**TASK TO COMPLETE:** Starting at the top of the entries, restate word for word each line up to and including the one with "Вкладыш для инструмента".

PROVIDED DATA below:

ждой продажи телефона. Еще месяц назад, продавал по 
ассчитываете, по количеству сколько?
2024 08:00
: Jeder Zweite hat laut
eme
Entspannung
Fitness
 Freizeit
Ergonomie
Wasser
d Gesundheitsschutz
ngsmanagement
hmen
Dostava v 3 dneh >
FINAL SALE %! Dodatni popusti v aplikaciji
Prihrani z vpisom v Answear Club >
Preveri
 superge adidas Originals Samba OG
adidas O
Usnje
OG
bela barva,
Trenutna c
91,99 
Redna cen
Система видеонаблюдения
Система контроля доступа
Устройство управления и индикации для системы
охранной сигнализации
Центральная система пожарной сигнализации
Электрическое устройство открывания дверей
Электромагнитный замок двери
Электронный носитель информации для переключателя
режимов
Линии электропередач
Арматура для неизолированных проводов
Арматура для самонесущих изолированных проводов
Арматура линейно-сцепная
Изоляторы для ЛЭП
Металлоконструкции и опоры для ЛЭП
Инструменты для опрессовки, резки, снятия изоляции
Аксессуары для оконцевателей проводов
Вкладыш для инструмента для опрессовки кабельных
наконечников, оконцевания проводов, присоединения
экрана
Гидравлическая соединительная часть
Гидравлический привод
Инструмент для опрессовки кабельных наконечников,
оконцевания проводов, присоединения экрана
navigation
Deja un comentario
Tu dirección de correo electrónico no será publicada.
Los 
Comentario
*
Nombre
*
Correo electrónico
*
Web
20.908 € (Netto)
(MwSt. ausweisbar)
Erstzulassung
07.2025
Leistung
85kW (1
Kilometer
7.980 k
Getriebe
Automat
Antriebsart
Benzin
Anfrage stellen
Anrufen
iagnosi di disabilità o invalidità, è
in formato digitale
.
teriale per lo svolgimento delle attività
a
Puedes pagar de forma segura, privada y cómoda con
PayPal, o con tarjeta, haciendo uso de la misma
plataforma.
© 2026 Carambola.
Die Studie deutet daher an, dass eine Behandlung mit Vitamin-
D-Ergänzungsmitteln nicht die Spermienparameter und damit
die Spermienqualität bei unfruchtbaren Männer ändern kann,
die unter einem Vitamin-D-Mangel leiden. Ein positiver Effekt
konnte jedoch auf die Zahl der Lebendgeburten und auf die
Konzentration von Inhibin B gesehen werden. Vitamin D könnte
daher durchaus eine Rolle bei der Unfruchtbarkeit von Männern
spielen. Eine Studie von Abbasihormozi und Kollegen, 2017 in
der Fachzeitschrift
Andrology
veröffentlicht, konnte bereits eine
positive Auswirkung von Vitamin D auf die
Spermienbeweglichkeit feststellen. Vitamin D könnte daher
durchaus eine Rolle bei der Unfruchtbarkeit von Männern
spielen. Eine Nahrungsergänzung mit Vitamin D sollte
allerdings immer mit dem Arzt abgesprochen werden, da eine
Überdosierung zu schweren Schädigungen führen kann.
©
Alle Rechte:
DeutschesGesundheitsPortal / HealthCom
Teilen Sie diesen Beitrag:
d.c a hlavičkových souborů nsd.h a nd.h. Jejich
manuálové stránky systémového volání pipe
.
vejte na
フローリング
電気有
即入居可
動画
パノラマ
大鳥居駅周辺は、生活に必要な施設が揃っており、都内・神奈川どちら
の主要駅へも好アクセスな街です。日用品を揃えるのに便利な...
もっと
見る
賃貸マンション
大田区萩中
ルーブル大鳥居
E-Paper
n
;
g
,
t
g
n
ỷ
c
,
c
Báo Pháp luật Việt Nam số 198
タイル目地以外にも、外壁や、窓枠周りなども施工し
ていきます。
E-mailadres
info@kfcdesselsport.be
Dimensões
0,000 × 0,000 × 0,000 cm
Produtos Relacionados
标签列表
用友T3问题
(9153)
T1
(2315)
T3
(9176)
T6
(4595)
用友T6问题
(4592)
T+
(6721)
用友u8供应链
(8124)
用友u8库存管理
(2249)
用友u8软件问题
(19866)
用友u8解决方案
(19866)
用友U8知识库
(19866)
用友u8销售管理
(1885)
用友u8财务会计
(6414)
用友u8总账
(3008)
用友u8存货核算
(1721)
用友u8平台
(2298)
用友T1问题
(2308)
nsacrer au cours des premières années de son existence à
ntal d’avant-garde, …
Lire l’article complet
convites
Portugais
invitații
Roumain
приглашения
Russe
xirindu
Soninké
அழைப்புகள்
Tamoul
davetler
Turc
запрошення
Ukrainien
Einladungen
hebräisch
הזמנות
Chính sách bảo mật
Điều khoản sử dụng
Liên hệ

End of PROVIDED DATA.

**OUTPUT FOR THIS TASK:**
ждой продажи телефона. Еще месяц назад, продавал по 
ассчитываете, по количеству сколько?
2024 08:00
: Jeder Zweite hat laut
eme
Entspannung
Fitness
 Freizeit
Ergonomie
Wasser
d Gesundheitsschutz
ngsmanagement
hmen
Dostava v 3 dneh >
FINAL SALE %! Dodatni popusti v aplikaciji
Prihrani z vpisom v Answear Club >
Preveri
 superge adidas Originals Samba OG
adidas O
Usnje
OG
bela barva,
Trenutna c
91,99 
Redna cen
Система видеонаблюдения
Система контроля доступа
Устройство управления и индикации для системы
охранной сигнализации
Центральная система пожарной сигнализации
Электрическое устройство открывания дверей
Электромагнитный замок двери
Электронный носитель информации для переключателя
режимов
Линии электропередач
Арматура для неизолированных проводов
Арматура для самонесущих изолированных проводов
Арматура линейно-сцепная
Изоляторы для ЛЭП
Металлоконструкции и опоры для ЛЭП
Инструменты для опрессовки, резки, снятия изоляции
Аксессуары для оконцевателей проводов
Вкладыш для инструмента для опрессовки кабельных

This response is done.